▶ **GIVEN PASSAGE**:
--- --- ---

Redbrick Food&Drink Editor
Redbrick is a thriving community of people studying various disciplines, from various backgrounds, who are brought together by a passion for student journalism, writing, and involving themselves in something special.
The variety of sections mean that there really is something for everyone, and as a cohesive team we are all able to indulge in our passions, and in doing so produce a beautiful paper every fortnight, and a fantastic repertoire of articles online. Redbrick is consistent throughout what for many of us is a time of great change and turbulence, and I am so thankful for its ability to hold my hand throughout my studies and life’s ups and downs.
Redbrick Food&Drink Editor
Speaking your mind will never become outdated, as much as people fear the Orwellian landscape of
governmental surveillance and politics is encroaching on our liberty to express ourselves. If anything for me as a student, involved in student journalism, it makes me want to react to any attempts to control the voices of those who feel the urge to speak out.

--- --- ---

▶ **Entries taken from a collection**:
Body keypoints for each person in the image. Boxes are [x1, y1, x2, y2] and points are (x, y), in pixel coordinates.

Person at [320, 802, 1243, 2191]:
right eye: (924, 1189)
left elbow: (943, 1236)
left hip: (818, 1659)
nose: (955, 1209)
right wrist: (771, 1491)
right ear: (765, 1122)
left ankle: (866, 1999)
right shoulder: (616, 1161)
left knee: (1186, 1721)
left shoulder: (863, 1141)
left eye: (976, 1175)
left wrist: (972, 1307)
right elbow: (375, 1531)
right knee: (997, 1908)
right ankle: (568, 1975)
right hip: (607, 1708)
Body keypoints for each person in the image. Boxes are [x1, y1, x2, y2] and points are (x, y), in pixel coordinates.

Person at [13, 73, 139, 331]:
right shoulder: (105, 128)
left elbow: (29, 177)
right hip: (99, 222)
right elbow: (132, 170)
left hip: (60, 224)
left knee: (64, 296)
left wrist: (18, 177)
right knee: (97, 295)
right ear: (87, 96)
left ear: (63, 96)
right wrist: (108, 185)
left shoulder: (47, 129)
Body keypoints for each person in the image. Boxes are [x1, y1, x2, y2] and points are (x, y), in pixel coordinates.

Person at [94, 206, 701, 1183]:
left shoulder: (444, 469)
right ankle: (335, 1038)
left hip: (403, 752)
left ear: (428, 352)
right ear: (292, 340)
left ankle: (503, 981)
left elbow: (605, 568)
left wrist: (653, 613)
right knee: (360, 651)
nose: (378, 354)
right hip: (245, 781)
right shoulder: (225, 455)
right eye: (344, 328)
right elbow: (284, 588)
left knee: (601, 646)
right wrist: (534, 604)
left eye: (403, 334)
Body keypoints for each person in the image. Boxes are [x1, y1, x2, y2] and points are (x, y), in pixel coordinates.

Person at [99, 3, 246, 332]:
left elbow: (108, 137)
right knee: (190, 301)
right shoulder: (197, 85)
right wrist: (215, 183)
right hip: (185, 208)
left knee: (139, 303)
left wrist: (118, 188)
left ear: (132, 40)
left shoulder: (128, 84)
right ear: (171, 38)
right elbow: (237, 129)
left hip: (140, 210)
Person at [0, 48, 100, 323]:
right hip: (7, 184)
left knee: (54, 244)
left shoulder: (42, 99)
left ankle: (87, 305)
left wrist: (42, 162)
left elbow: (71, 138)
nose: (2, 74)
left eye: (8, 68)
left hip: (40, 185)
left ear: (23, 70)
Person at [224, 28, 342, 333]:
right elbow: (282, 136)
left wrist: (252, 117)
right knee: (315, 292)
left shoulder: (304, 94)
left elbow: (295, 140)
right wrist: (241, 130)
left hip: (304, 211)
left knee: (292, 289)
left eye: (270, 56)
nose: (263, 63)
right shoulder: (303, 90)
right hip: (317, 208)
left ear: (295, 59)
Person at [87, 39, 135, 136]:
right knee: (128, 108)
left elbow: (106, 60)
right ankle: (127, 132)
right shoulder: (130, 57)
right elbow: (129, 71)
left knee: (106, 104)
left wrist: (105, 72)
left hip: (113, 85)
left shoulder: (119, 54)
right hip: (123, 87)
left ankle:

--- --- ---

▶ **TASK INSTRUCTIONS**: From the passage on student journalism at Redbrick, write out the text between "The variety of" and "to speak out.", inclusive.

▶ **SOLVED PROBLEM**:
The variety of sections mean that there really is something for everyone, and as a cohesive team we are all able to indulge in our passions, and in doing so produce a beautiful paper every fortnight, and a fantastic repertoire of articles online. Redbrick is consistent throughout what for many of us is a time of great change and turbulence, and I am so thankful for its ability to hold my hand throughout my studies and life’s ups and downs.
Redbrick Food&Drink Editor
Speaking your mind will never become outdated, as much as people fear the Orwellian landscape of
governmental surveillance and politics is encroaching on our liberty to express ourselves. If anything for me as a student, involved in student journalism, it makes me want to react to any attempts to control the voices of those who feel the urge to speak out.